::: Data to examine

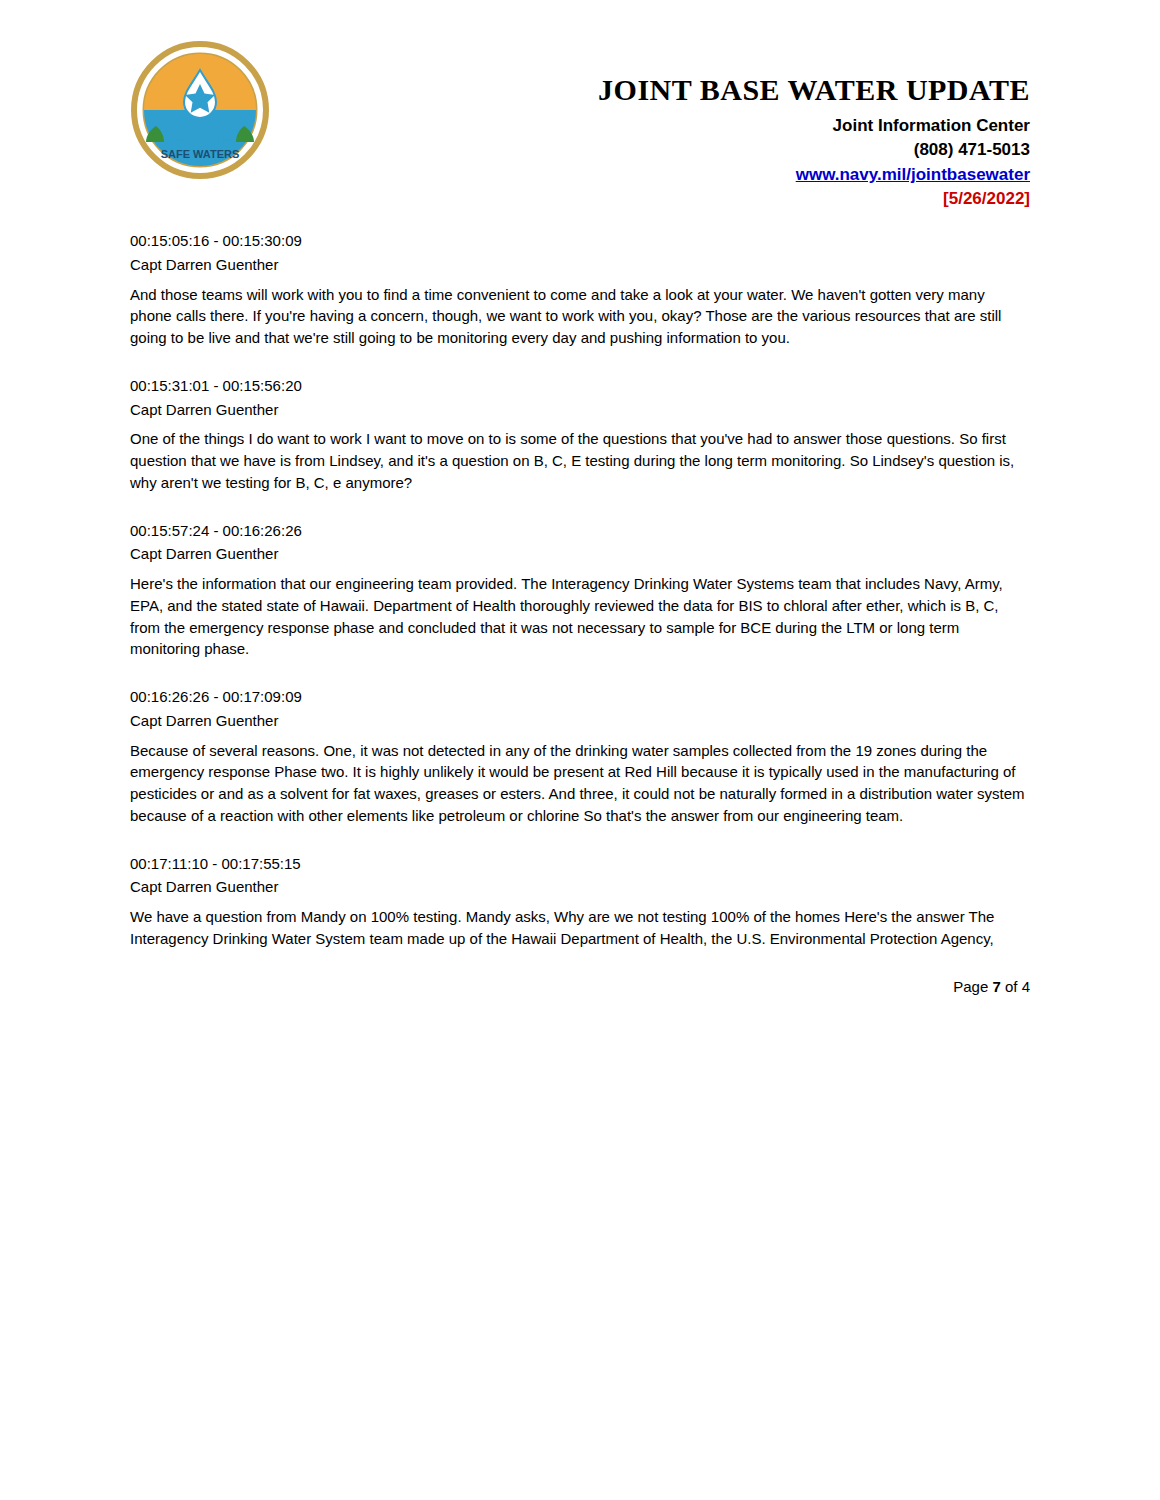SAFE WATERS
JOINT BASE WATER UPDATE
Joint Information Center
(808) 471-5013
www.navy.mil/jointbasewater
[5/26/2022]
00:15:05:16 - 00:15:30:09
Capt Darren Guenther
And those teams will work with you to find a time convenient to come and take a look at your water. We haven't gotten very many phone calls there. If you're having a concern, though, we want to work with you, okay? Those are the various resources that are still going to be live and that we're still going to be monitoring every day and pushing information to you.
00:15:31:01 - 00:15:56:20
Capt Darren Guenther
One of the things I do want to work I want to move on to is some of the questions that you've had to answer those questions. So first question that we have is from Lindsey, and it's a question on B, C, E testing during the long term monitoring. So Lindsey's question is, why aren't we testing for B, C, e anymore?
00:15:57:24 - 00:16:26:26
Capt Darren Guenther
Here's the information that our engineering team provided. The Interagency Drinking Water Systems team that includes Navy, Army, EPA, and the stated state of Hawaii. Department of Health thoroughly reviewed the data for BIS to chloral after ether, which is B, C, from the emergency response phase and concluded that it was not necessary to sample for BCE during the LTM or long term monitoring phase.
00:16:26:26 - 00:17:09:09
Capt Darren Guenther
Because of several reasons. One, it was not detected in any of the drinking water samples collected from the 19 zones during the emergency response Phase two. It is highly unlikely it would be present at Red Hill because it is typically used in the manufacturing of pesticides or and as a solvent for fat waxes, greases or esters. And three, it could not be naturally formed in a distribution water system because of a reaction with other elements like petroleum or chlorine So that's the answer from our engineering team.
00:17:11:10 - 00:17:55:15
Capt Darren Guenther
We have a question from Mandy on 100% testing. Mandy asks, Why are we not testing 100% of the homes Here's the answer The Interagency Drinking Water System team made up of the Hawaii Department of Health, the U.S. Environmental Protection Agency,
Page 7 of 4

::::::

#### [What to work on]
Show every line from the listing that contains "question".

#### [Answer to the problem]
One of the things I do want to work I want to move on to is some of the questions that you've had to answer those questions. So first question that we have is from Lindsey, and it's a question on B, C, E testing during the long term monitoring. So Lindsey's question is, why aren't we testing for B, C, e anymore?
We have a question from Mandy on 100% testing. Mandy asks, Why are we not testing 100% of the homes Here's the answer The Interagency Drinking Water System team made up of the Hawaii Department of Health, the U.S. Environmental Protection Agency,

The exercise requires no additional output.